Die Unkenntnis, verursacht durch schlechten Zugang zu Informationsquellen, führte über viele Jahre zum Verlust der Schweizer Staatsbürgerschaft «und das geschah nicht nur in ländlichen Gebieten», sagt Puibusque. Er spricht dabei unter anderem die verschiedenen Gesetzesänderungen an, die über die Jahrzehnte hinweg verabschiedet wurden.
Auch er musste sich die Schweizer Staatsbürgerschaft zurückerkämpfen. Seine Mutter verlor es bei der Heirat mit einem argentinischen Staatsangehörigen in den 1940er Jahren.
Puibusque aber hatte Glück und profitierte von einer Übergangsbestimmung des Schweizer Bürgerrechts, das ihm und seiner Schwester erlaubte, den Schweizer Pass zurückzuerlangen. Seine drei Kinder und sechs Enkelkinder haben aber keinen Zugang mehr zur Schweizer Staatsbürgerschaft.
«Als mein Status als Schweizer Bürger endlich anerkannt wurde, hatten meine drei Kinder bereits die ‹willkürlich› festgelegte Altersgrenze überschritten», sagt er. Der Zugang zum Schweizer Bürgerrecht kann nur noch unter – für viele Nachkommen – erschwerten Bedingungen zurückerlangt werden.
Die Petition fordert, dass dieser Umstand geändert wird: Die Wiedereinbürgerung – im Idealfall inklusive der fünften Generation Blutsverwandtschaft – der Schweizer Nachkommen im Ausland soll ohne Hürden, wie etwa Alter oder finanzielle Voraussetzung, ermöglicht werden.
«Früher gab es mehr Übergangsbestimmungen, die den Wiedererwerb der Schweizer Staatsbürgerschaft erleichtert haben», sagt von Rütte. Diese betrafen vorrangig alle Schweizer, die das Bürgerrecht wegen der Geschlechterdiskriminierung verloren haben.
Diese Bestimmungen seien unübersichtlich geworden, sodass man sie 2017 konsolidiert und zusammengefasst habe. «Dies auch mit dem Gedanken, dass sich die meisten Fälle, die davon betroffen waren, mit der Zeit erledigt haben sollten.»

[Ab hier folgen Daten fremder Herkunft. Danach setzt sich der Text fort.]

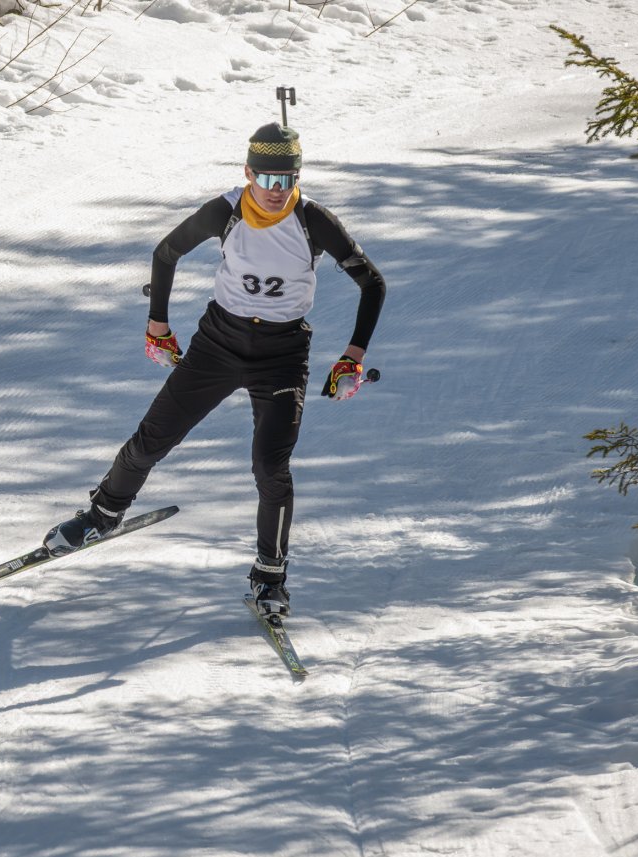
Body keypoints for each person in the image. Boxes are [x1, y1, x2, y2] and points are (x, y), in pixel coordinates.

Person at [44, 122, 386, 620]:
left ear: (297, 178)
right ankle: (103, 513)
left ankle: (271, 574)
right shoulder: (225, 211)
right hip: (218, 345)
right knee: (152, 439)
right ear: (248, 173)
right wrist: (158, 325)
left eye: (287, 180)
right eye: (266, 179)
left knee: (271, 468)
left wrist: (352, 356)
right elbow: (166, 253)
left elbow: (372, 283)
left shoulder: (313, 220)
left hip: (282, 355)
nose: (276, 191)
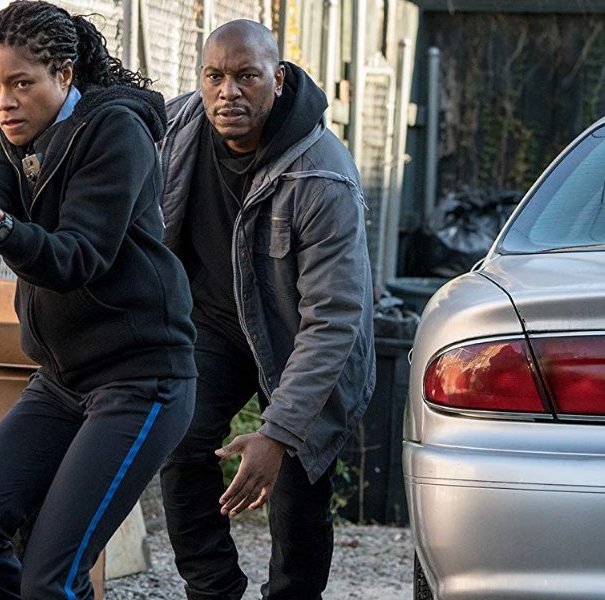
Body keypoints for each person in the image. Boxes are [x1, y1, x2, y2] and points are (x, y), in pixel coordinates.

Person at [0, 2, 197, 598]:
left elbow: (77, 257)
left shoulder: (116, 132)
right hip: (61, 379)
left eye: (22, 83)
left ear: (66, 75)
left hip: (140, 381)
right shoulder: (15, 130)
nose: (4, 101)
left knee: (52, 577)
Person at [157, 19, 376, 600]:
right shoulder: (176, 129)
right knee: (179, 437)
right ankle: (213, 589)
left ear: (277, 80)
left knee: (298, 490)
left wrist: (277, 435)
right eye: (215, 77)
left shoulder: (322, 172)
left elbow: (332, 319)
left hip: (300, 335)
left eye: (246, 76)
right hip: (216, 325)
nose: (228, 91)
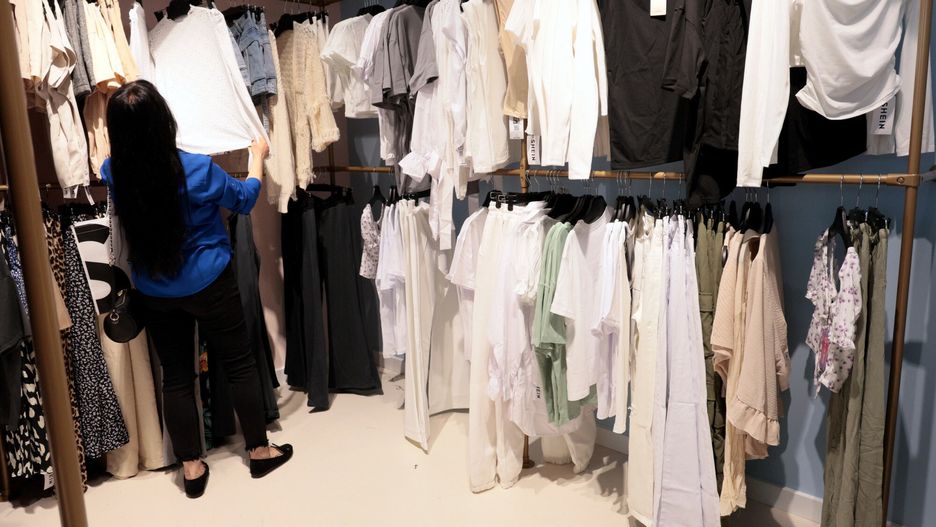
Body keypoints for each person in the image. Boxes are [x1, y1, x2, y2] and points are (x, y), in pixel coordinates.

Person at [101, 80, 292, 499]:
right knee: (238, 363)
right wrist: (256, 157)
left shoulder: (113, 172)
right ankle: (259, 451)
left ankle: (190, 467)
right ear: (164, 121)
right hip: (210, 281)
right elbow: (245, 198)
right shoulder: (197, 170)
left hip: (155, 290)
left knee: (176, 376)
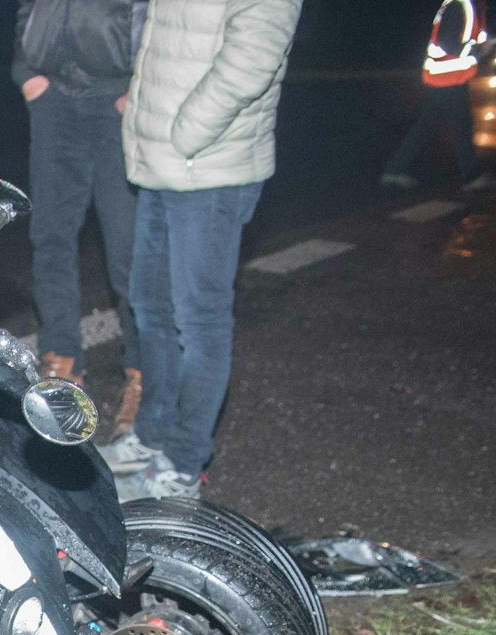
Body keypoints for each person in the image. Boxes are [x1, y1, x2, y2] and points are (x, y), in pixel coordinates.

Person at [98, 0, 304, 501]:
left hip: (210, 167)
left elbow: (253, 56)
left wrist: (184, 131)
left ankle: (183, 466)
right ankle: (150, 438)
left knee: (199, 321)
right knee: (149, 305)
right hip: (162, 163)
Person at [12, 0, 147, 432]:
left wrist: (141, 87)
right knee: (49, 235)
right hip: (55, 101)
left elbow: (163, 17)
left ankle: (143, 375)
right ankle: (62, 358)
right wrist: (25, 73)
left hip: (118, 101)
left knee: (127, 248)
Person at [382, 0, 496, 192]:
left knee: (427, 126)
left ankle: (394, 170)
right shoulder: (461, 6)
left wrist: (480, 48)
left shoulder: (466, 6)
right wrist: (478, 51)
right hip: (449, 78)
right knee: (462, 127)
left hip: (448, 77)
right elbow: (447, 42)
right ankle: (471, 177)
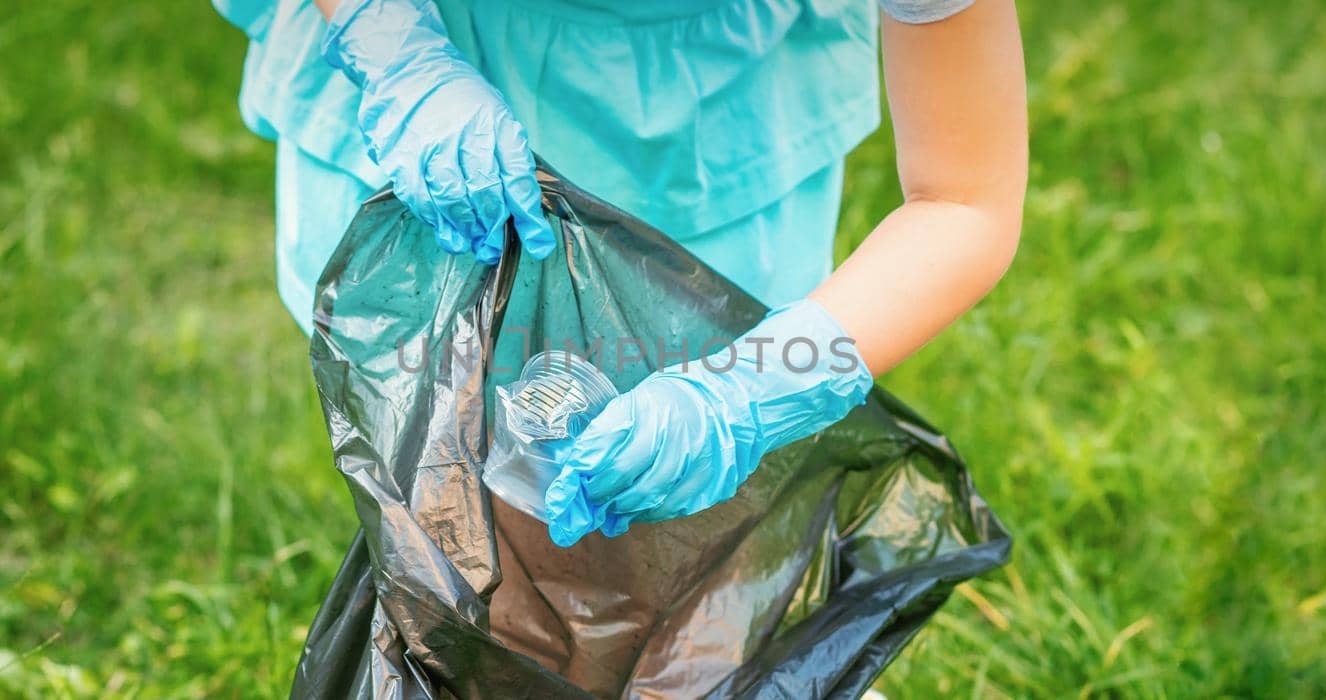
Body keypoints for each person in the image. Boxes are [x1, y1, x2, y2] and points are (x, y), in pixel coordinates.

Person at [214, 0, 1026, 546]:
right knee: (462, 525)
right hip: (435, 96)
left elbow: (965, 198)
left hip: (716, 126)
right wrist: (389, 43)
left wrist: (749, 390)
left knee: (675, 563)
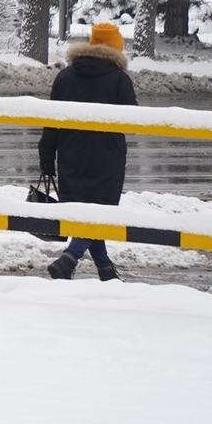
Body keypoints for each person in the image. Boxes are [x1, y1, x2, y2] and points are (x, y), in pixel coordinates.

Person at [39, 23, 137, 281]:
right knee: (99, 213)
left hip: (71, 155)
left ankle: (105, 269)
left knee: (83, 213)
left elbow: (52, 121)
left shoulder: (66, 76)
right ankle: (69, 259)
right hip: (107, 159)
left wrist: (47, 156)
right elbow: (134, 120)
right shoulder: (119, 79)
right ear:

Doch dies scheint nicht der Fall zu sein: «Wir sind Onkel, Tanten, Söhne, Töchter, Enkelkinder», sagt Kunz. Sie alle haben das Schweizer Bürgerrecht verloren oder verwirkt. «Wir wollen keinen Nutzen aus der Wiedereinbürgerung ziehen, es geht um unsere Identität und die Verbundenheit zu unserem Heimatland.»